Physical devices operating out of equilibrium are affected by thermal fluctuations, limiting their operational precision. This issue is particularly pronounced at microscopic and quantum scales, where its mitigation requires additional entropy dissipation. Understanding this constraint is important for both fundamental physics and technological design. Clocks, for example, need a thermodynamic flux towards equilibrium to measure time, resulting in a minimum entropy dissipation per clock tick. Although classical and quantum models often show a linear relationship between precision and dissipation, the ultimate bounds on this relationship remain unclear. Here we present an autonomous quantum many-body clock model that achieves clock precision that scales exponentially with entropy dissipation. This is enabled by coherent transport in a spin chain with tailored couplings, where dissipation is confined to a single link. The result demonstrates that coherent quantum dynamics can surpass the traditional thermodynamic precision limits, potentially guiding the development of future high-precision, low-dissipation quantum devices.

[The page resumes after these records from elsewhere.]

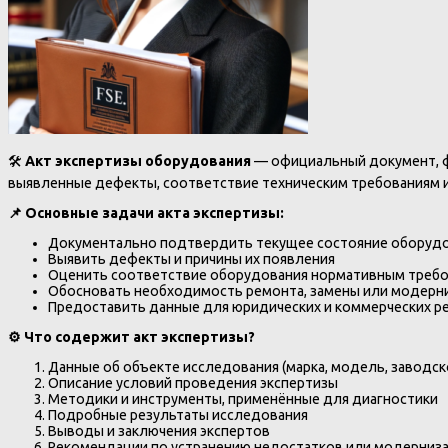
🛠️
Акт экспертизы оборудования
— официальный документ, ф
выявленные дефекты, соответствие техническим требованиям 
📌
Основные задачи акта экспертизы:
Документально подтвердить текущее состояние оборуд
Выявить дефекты и причины их появления
Оценить соответствие оборудования нормативным требо
Обосновать необходимость ремонта, замены или модерн
Предоставить данные для юридических и коммерческих р
⚙️
Что содержит акт экспертизы?
Данные об объекте исследования (марка, модель, заводск
Описание условий проведения экспертизы
Методики и инструменты, применённые для диагностики
Подробные результаты исследования
Выводы и заключения экспертов
Рекомендации по устранению недостатков или модерниз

在失衡状态下运行的物理设备会受到热波动的影响，从而限制其运行精度。这个问题在微观和量子尺度上尤为明显，因为要缓解这个问题，需要额外的熵耗散。了解这个约束对于基础物理学和技术设计都很重要。例如，clocks 需要一个趋向平衡的热力学通量来测量时间，从而在每个 clock tick 的熵耗散最小。尽管经典模型和量子模型通常显示精度和耗散之间的线性关系，但这种关系的最终界限仍然不清楚。在这里，我们提出了一个自主量子多体时钟模型，它实现了随熵耗散呈指数级扩展的时钟精度。这是通过具有定制耦合的自旋链中的相干传输实现的，其中耗散仅限于单个链节。结果表明，相干量子动力学可以超越传统的热力学精度极限，有可能指导未来高精度、低耗散量子器件的开发。